In praise of wardens.

We all have them in our church, different denominations call them different things, wardens, deacons, whatever, they’re the people who help balance the books, manage the material resources of the conregation, and generally help the entire community by getting organised behind the scenes so we don’t have to. 

And in my denomination, the Anglican Church, we get together once a year for our Vestry Meeting/AGM and interrogate them. Hopefully thank them too. 

Because that’s what I love about my church wardens. They shoulder a huge responsibility in caring for the budget and buildings, they have endless meetings, heaps of banking and admin to do, basically all the life admin stuff I hate, and they do it voluntarily so that we can all get on with all the other service we have to do. They make their decisions openly, we can talk to them about what’s going on, they’re happy to be questioned, but they do so much that goes unnoticed and unthanked. These people are champions! No wonder one of the first ones ever was stoned to death!

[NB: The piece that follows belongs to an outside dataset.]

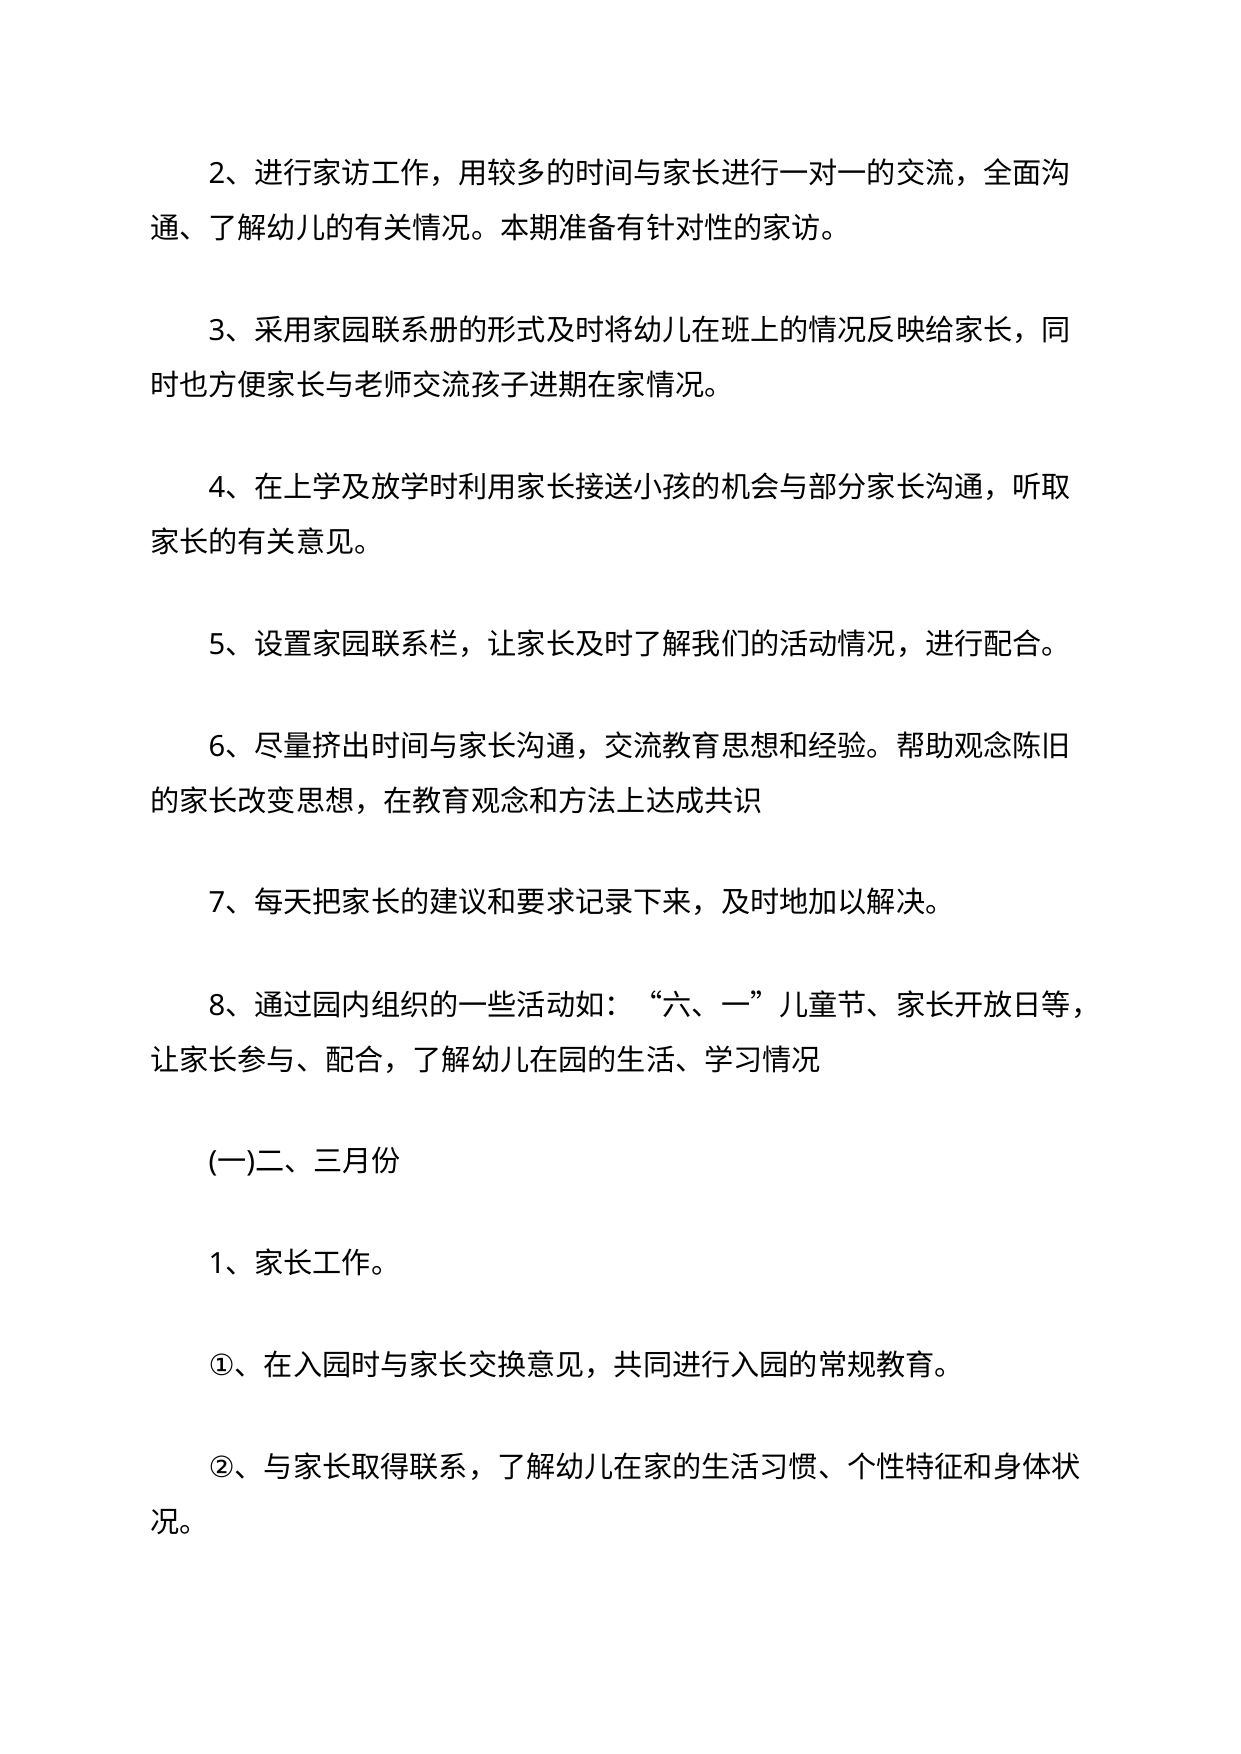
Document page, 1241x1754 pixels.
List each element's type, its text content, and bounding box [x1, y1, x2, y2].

Stephen, the first martyr of the church, was one of the seven deacons appointed to sort out the issue of feeding the widows of the church. Classic admin job. He happened to perform a few miracles on the side, and made the longest speech in the book of Acts, in the Sanhedrin court, which is no surprise really because the qualification for his job was being known to be full of the spirit and wisdom. He could explain and defend his faith, as well as organise a fair system for distribution of resources. 


Stephen is the gold star standard for wardens because he was faithful to Jesus and to His word, as well as executing his duties in organising the meal roster. His character and faith shaped his service, he wasn’t just useful at admin. 

I’m so thankful to God that my church wardens are like that as well. I don’t want them to be martyred, they make so many sacrifices already to serve our church and therefore our community in this way! But I’m thankful that not only are they great at their voluntary roles, but they’re people of great character and faith as well. 

I really want to make sure I thank them more and pray for them more often. I’d encourage you to do the same.